**What you should do:**
Output only the lines below from the one containing "CREA 2024年夏号" to the one containing "この記事の掲載号を見る", exactly as written, both ends kept.

**Working data:**
• • • • •
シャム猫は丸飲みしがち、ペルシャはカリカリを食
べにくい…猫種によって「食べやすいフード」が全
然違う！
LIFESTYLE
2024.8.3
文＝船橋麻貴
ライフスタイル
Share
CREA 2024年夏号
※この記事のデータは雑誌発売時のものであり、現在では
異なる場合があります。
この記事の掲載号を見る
• • • • •
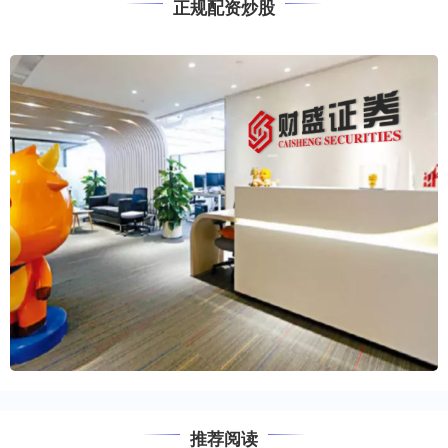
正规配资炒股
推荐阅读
• • • • •
**Your solution:**
CREA 2024年夏号
※この記事のデータは雑誌発売時のものであり、現在では
異なる場合があります。
この記事の掲載号を見る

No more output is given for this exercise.